Gordon MacMillan,  UK Politics

Support for PR plan grows

At the weekend Alan Johnson took advantage of the current political turmoil in UK politics and pushed the case for electoral reform. It is clearly the right time to have such a debate, which last saw the light of day a decade ago shortly after Labour came to power, coming as it does after a few torrid weeks in parliament where the current system has shown itself to be deeply flawed.

Johnson is basically endorsing the pretty much forgotten plan produced by the late Lord Jenkins of Hillhead in October 1998, which honoured a joint agreement on constitutional reform with the Liberal Democrats.

Johnson’s plans are said to be receiving growing support in Cabinet and could be included in the next Labour manifesto, according to a report in The Times.

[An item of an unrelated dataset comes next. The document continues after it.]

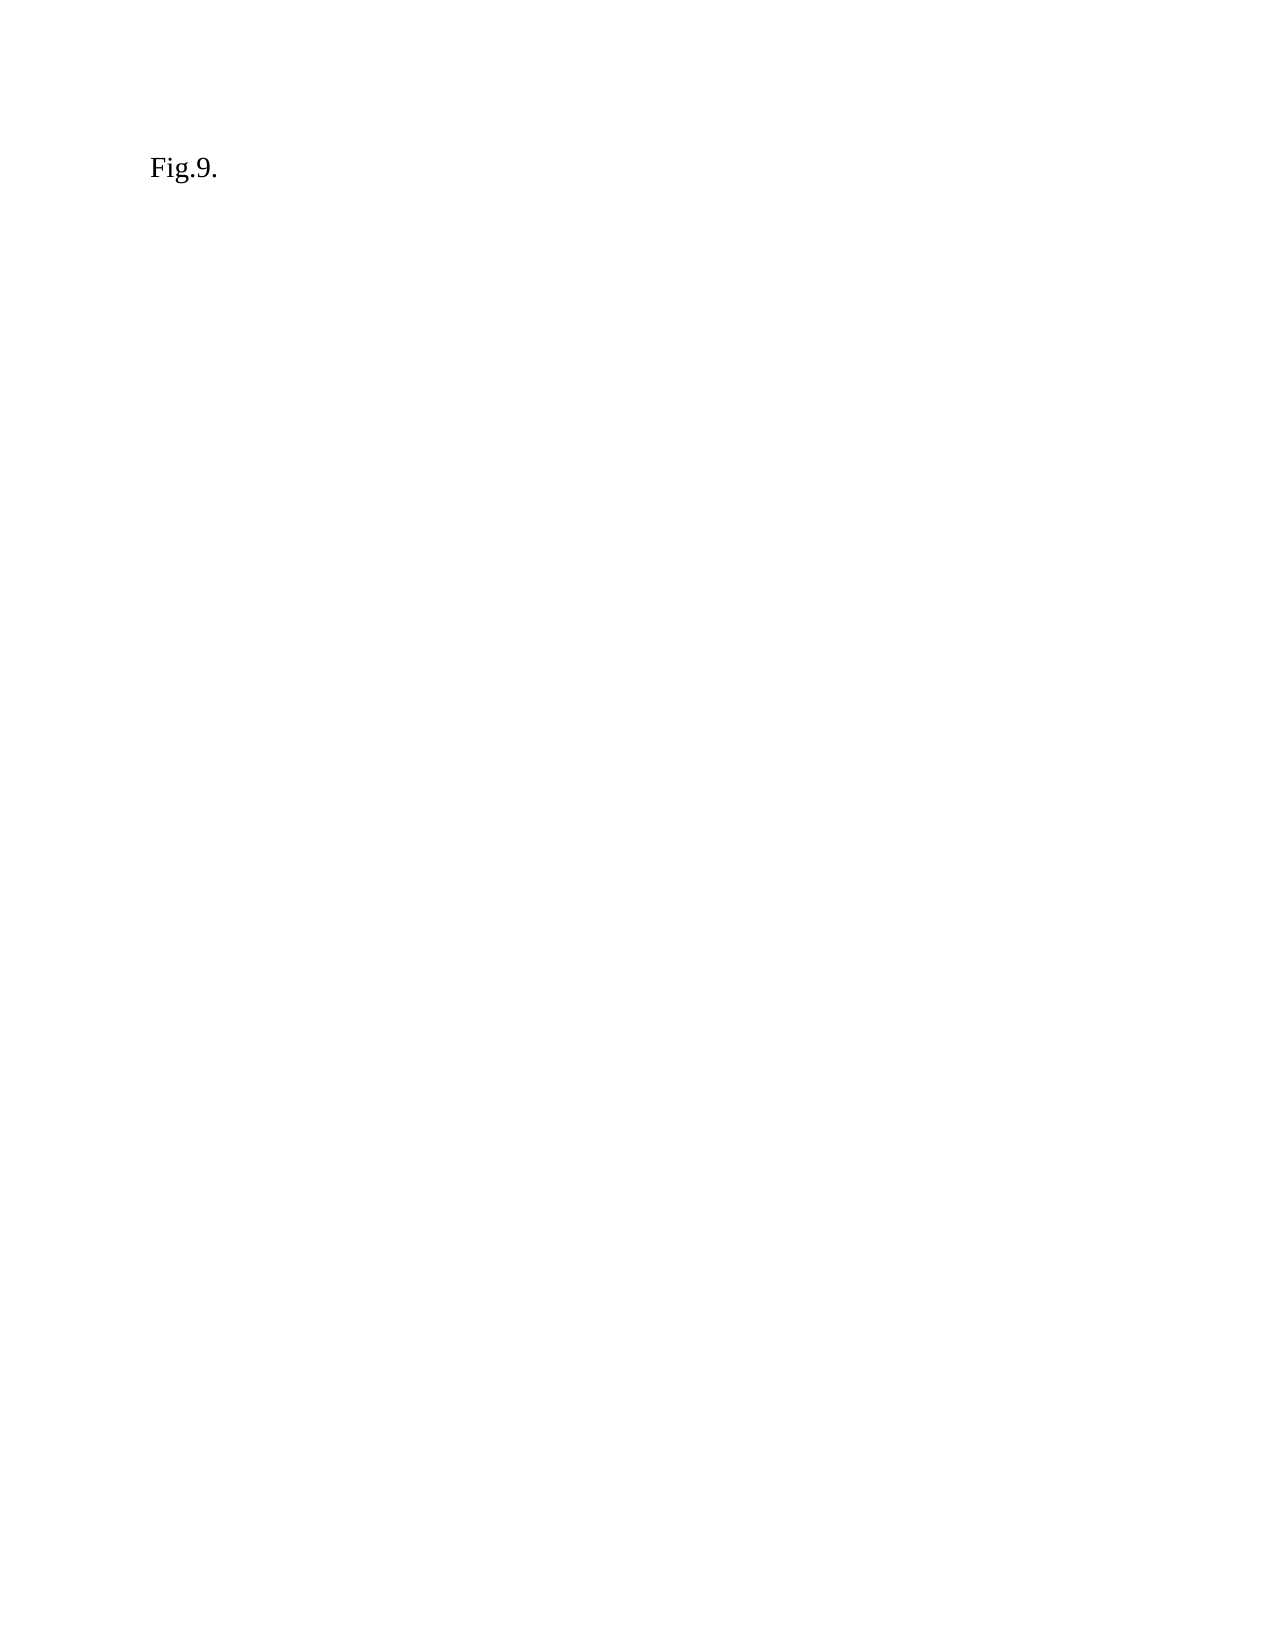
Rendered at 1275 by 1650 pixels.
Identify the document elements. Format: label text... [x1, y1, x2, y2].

text Fig.9. [150, 150, 1125, 183]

The paper says that up to 100 Labour MPs have expressed interest in electoral reform, putting the Health Secretary at the forefront of a popular party campaign.

Johnson has called for a referendum on proportional representation to be held on the day of the next general election. The Guardian says he is putting pressure on the prime minister to offer a “genuine radical alternative”. Good luck with that one. Gordon Brown has shown he has no radicalism and that he is no alternative.

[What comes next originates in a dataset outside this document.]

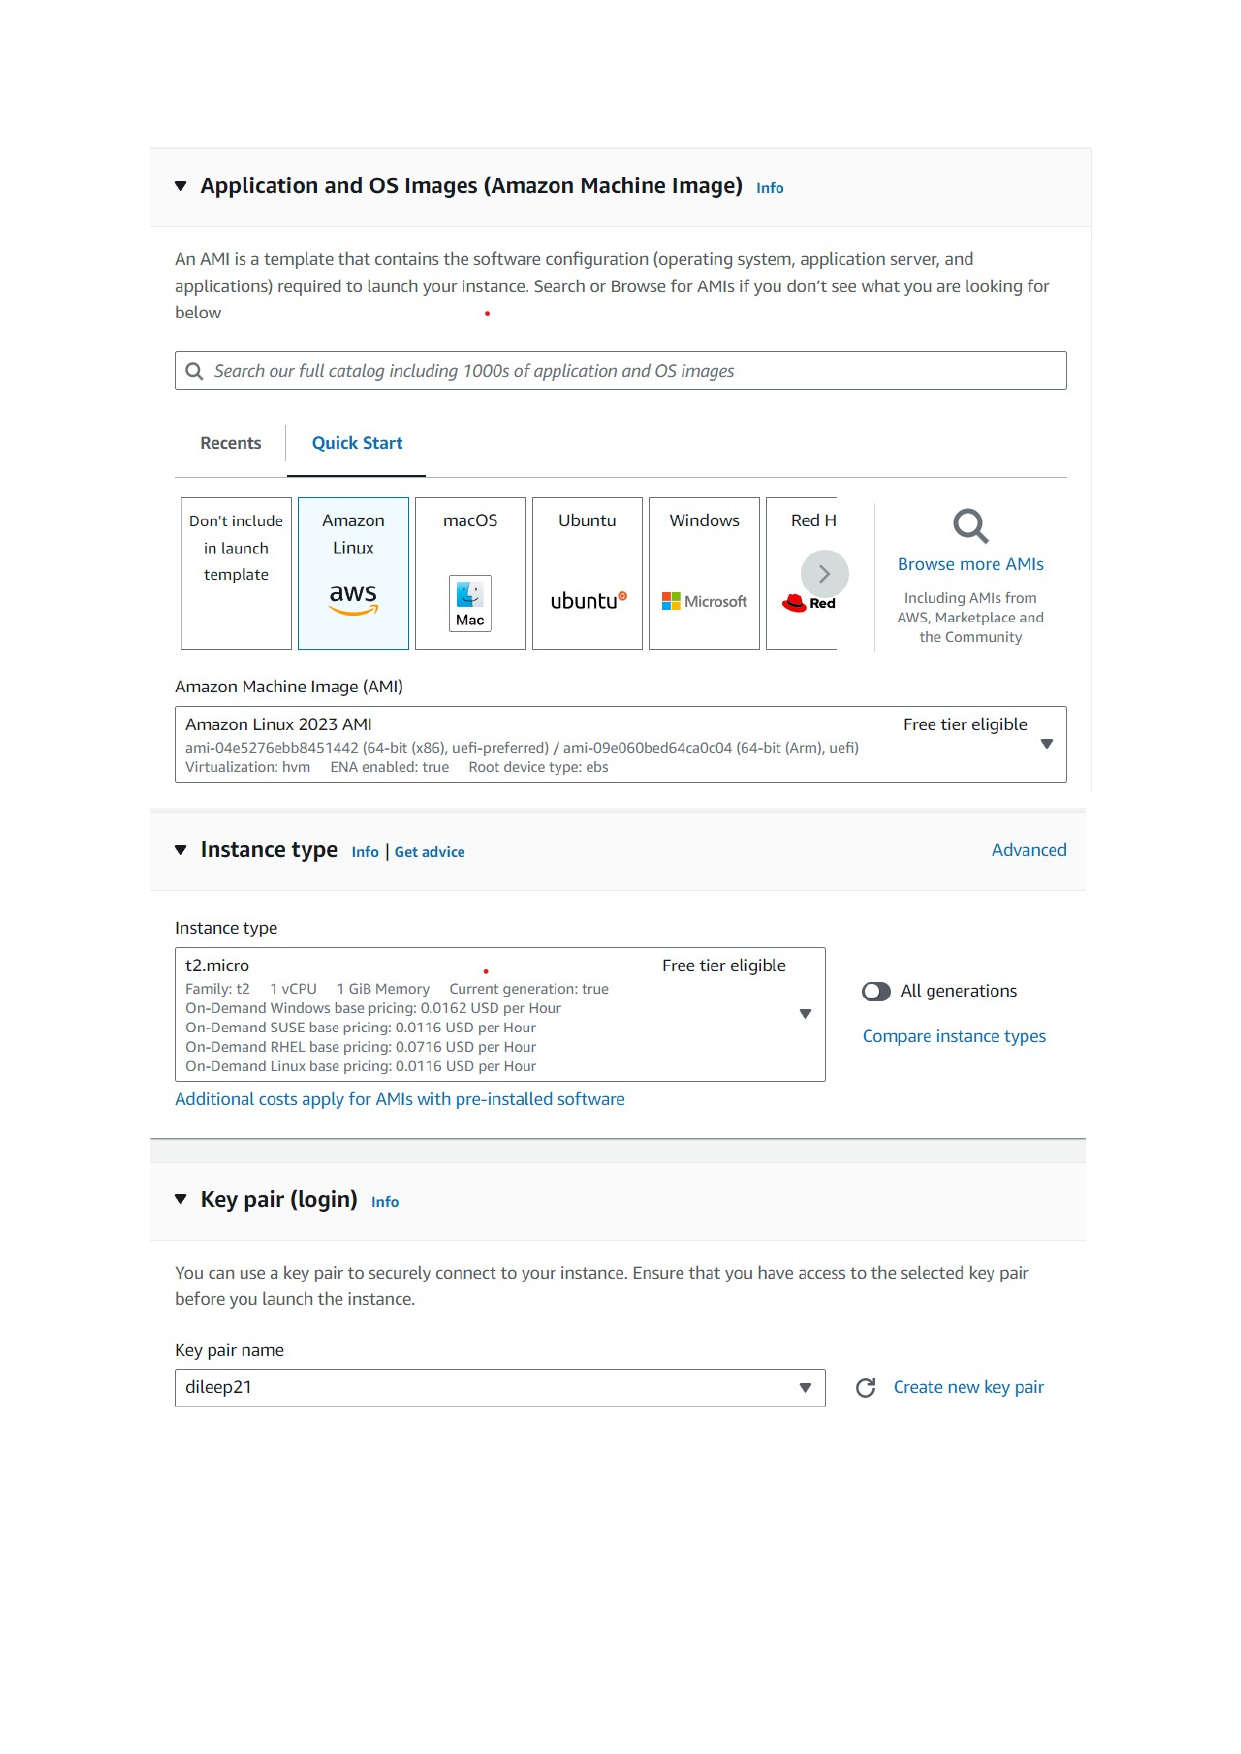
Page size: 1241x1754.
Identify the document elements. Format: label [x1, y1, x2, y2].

picture [150, 808, 1086, 1407]
picture [150, 147, 1092, 791]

The health secretary denies this is his opening gambit to seize the leadership of the Labour Party from Brown.

“No, and it’s quite unfair to suggest that it is [a bid for the leadership]. It is absolutely nothing to do with that.”

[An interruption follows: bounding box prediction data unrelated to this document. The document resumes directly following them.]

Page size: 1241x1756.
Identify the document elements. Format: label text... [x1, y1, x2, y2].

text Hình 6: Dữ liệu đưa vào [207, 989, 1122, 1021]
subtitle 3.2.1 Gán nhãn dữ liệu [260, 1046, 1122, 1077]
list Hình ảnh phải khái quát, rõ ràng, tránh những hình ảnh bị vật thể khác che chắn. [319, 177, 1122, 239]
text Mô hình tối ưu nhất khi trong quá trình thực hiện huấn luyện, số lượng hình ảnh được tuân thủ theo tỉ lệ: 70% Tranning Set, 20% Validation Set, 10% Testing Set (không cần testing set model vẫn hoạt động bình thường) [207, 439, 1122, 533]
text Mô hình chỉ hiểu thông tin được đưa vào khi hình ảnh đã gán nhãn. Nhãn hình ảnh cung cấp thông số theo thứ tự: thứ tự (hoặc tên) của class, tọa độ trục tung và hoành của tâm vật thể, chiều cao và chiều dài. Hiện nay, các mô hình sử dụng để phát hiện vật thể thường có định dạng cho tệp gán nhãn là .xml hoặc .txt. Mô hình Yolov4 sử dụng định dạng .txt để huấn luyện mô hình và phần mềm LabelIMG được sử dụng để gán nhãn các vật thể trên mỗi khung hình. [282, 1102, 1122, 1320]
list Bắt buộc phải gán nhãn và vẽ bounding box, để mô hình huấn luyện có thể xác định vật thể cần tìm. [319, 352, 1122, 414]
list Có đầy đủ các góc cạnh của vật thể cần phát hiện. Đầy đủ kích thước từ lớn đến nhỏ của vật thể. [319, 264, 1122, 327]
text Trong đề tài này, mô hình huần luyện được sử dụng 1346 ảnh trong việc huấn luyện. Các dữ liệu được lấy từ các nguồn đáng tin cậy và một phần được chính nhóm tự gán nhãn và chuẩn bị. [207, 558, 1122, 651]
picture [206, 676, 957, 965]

Yesterday Johnson wrote that the public should be asked whether they wanted a more proportional voting system for elections to Westminster. He said that voters should be asked whether they would support an “alternative vote plus” system for choosing MPs, rather than the current first-past-the-post system.

He also denied to the paper that his support for PR was based on projections that Labour can only win if they secure a coalition deal with the Lib Dems. I wish I were that sophisticated,” he said. “I am simply a supporter of getting rid of a system that doesn’t empower the voter.”